Locally, FWPD worked with the Education Service Center for Region 11, an agency that works with dozens of districts on education programs and training. ESC put together software so before officers close out a call, they just enter a child's name and school information on their computer.

ESC worked with FWISD to have student enrollment and campus information, and can then notify campus staff directly of the situation.
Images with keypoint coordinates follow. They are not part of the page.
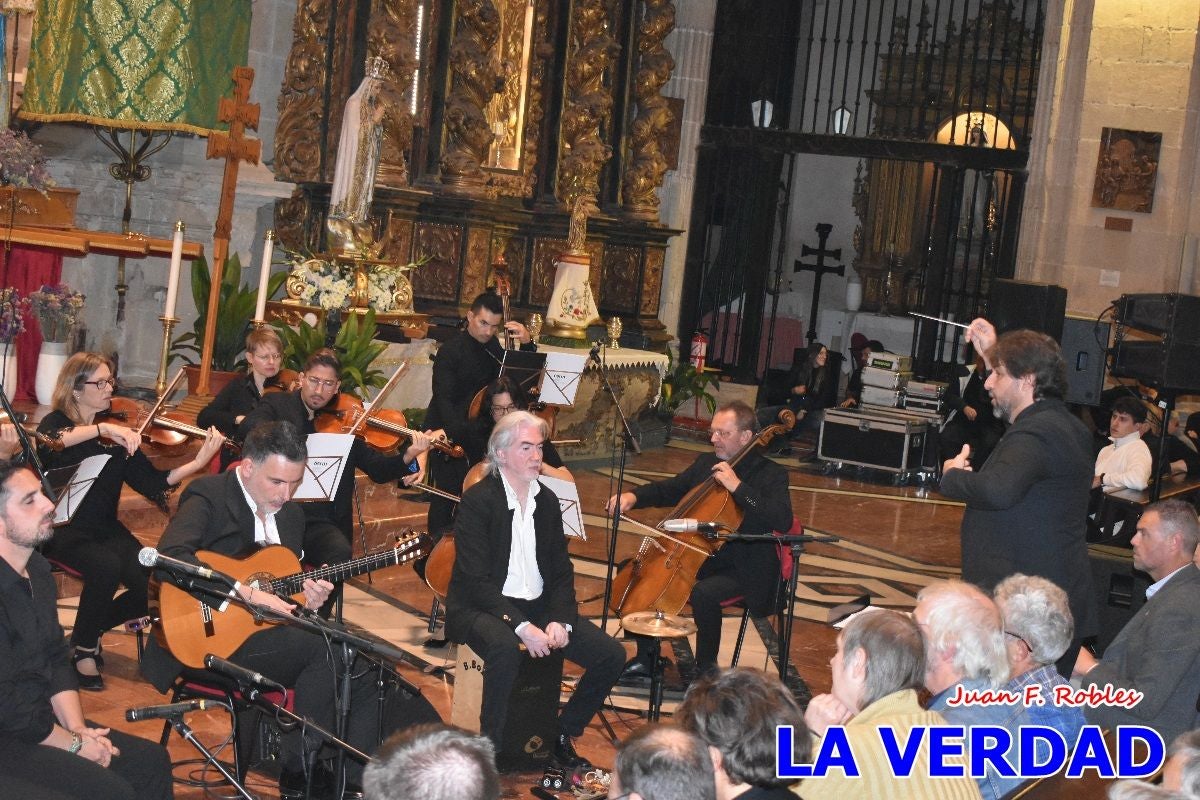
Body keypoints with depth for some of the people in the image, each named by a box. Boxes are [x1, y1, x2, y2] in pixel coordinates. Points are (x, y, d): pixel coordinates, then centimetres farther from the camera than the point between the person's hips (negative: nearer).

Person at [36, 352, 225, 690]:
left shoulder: (118, 432, 7)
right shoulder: (57, 422, -4)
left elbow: (154, 483, -2)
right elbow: (44, 443, -31)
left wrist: (198, 462, -16)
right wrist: (102, 428, -38)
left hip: (106, 529, 4)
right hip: (62, 529, -4)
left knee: (152, 585, -20)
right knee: (106, 566, -34)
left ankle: (91, 630, 9)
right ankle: (83, 649, -10)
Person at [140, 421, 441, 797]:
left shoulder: (289, 512, 14)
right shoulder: (208, 496, -10)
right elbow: (169, 557, -27)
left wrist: (309, 598, -4)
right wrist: (248, 593, -30)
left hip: (270, 631, 8)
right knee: (323, 645, -28)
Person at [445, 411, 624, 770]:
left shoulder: (547, 500, 8)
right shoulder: (477, 500, -12)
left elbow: (562, 571, 9)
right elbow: (477, 579, -18)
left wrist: (560, 620, -11)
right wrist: (521, 625, -28)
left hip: (538, 606, 6)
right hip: (482, 607, -6)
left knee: (611, 654, -9)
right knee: (505, 648, -39)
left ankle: (563, 734, 10)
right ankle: (490, 744, -20)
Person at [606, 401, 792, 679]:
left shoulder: (771, 474, -11)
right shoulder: (706, 463, 9)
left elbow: (782, 521, -27)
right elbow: (667, 490, 21)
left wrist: (738, 487, -31)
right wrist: (634, 496, 0)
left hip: (743, 570, -7)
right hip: (700, 558, 8)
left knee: (704, 593, -36)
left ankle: (706, 668, -12)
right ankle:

If the student doesn't attend a FWISD school, which happened on the very first referral from police in the trial, ESC can still reach out to district level staff to notify them.

"Officers I promise you on a day-to-day basis, they want to go up and follow up with some of the incidents that happen, but due to call loads they're not able to," said Tracy Carter, with Fort Worth police.

Using the example of a child who witnessed domestic violence, and is unusually inattentive in class the next day, Carter pointed out it could lead to more difficulty for the child if school staff is unaware of what they went through.

Police and school security staff also see potential safety benefits, with early awareness of a child who might act out.

"They could start displaying some unusual behavior, violent behavior," said Danny Garcia, the executive safety and security director for FWISD. "We may not know where that's coming from. It may in fact stem from something they saw, something they were exposed to."

Interest in the effort appears to be growing, according to executives at ESC Region 11, who said a Houston district has signed on, a fire department had shown interest, and there are additional meetings set with more law enforcement agencies over the next few weeks.